Going line by line through the entries below, tally those that hold the string "index". Give only the total.

Records from a dataset:
○ ○ ○ ○ ○
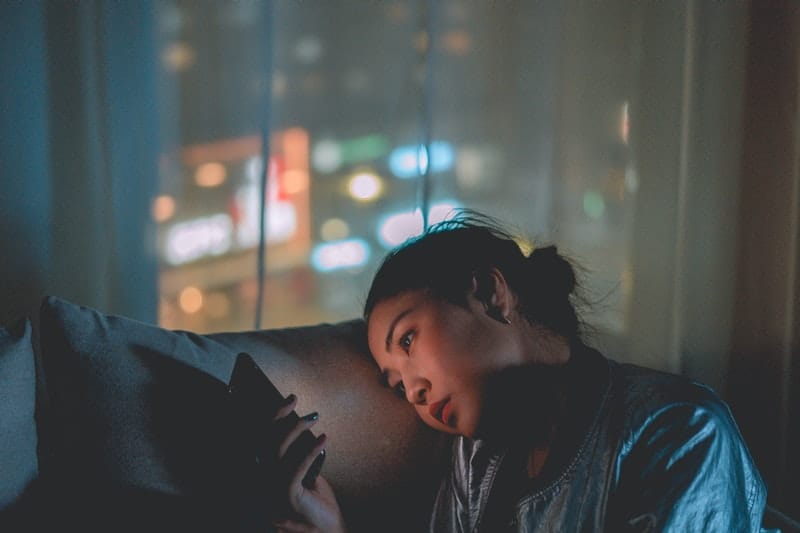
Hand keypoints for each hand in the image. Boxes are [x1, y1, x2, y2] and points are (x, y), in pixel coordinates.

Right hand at [270, 394, 345, 532]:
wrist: (326, 530)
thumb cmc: (317, 502)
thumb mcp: (306, 472)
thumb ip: (297, 454)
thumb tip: (299, 422)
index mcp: (266, 474)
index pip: (263, 440)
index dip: (274, 418)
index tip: (291, 399)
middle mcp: (264, 481)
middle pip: (266, 442)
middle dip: (282, 418)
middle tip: (299, 402)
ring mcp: (273, 490)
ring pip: (278, 451)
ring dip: (296, 429)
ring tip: (314, 417)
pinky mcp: (287, 497)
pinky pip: (295, 469)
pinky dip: (309, 452)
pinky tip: (323, 440)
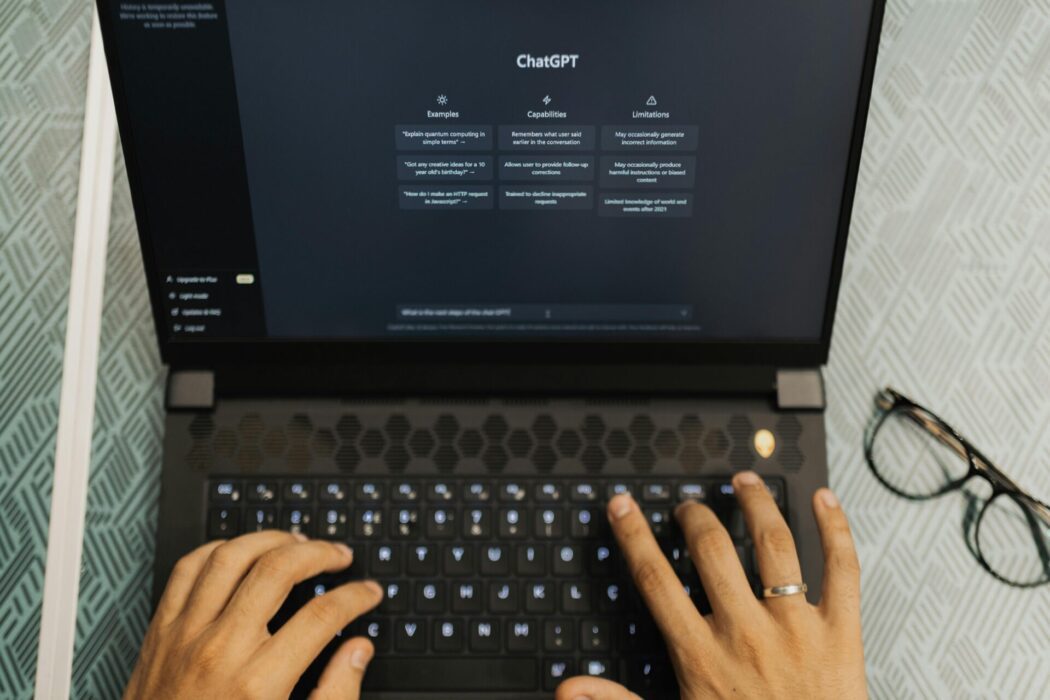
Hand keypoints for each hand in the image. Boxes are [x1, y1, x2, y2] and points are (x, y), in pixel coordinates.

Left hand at [125, 531, 382, 699]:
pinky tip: (240, 552)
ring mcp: (186, 637)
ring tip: (295, 542)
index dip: (355, 596)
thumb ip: (334, 697)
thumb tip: (358, 652)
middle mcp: (221, 650)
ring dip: (269, 539)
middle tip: (338, 555)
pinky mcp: (160, 634)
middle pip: (277, 570)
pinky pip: (187, 570)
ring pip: (230, 557)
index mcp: (259, 684)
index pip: (322, 615)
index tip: (368, 592)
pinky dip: (216, 550)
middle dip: (318, 553)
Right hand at [557, 471, 865, 698]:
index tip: (623, 508)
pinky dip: (834, 529)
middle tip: (688, 508)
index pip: (656, 580)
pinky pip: (842, 570)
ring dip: (757, 504)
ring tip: (745, 482)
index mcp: (702, 656)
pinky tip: (825, 501)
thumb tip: (570, 689)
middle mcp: (747, 634)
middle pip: (711, 551)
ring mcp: (796, 629)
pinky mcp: (840, 634)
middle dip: (694, 517)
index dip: (634, 536)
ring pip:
○ ○ ○ ○ ○
Exercise output:
12